**Data supplied**
--- START ---

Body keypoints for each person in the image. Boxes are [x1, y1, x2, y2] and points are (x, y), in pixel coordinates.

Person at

--- END ---
--- START ---

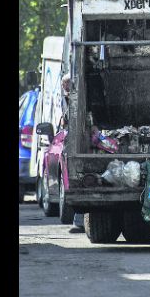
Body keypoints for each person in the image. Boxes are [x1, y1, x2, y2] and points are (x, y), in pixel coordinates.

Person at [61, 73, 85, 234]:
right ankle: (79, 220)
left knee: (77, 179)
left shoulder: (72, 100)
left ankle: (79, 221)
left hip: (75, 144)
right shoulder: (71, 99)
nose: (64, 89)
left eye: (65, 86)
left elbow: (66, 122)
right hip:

--- END ---

**Exercise details**
Where a line in the entries holds the word "right", copy that line.

**Problem solution**
right ankle: (79, 220)
right shoulder: (71, 99)
right hip:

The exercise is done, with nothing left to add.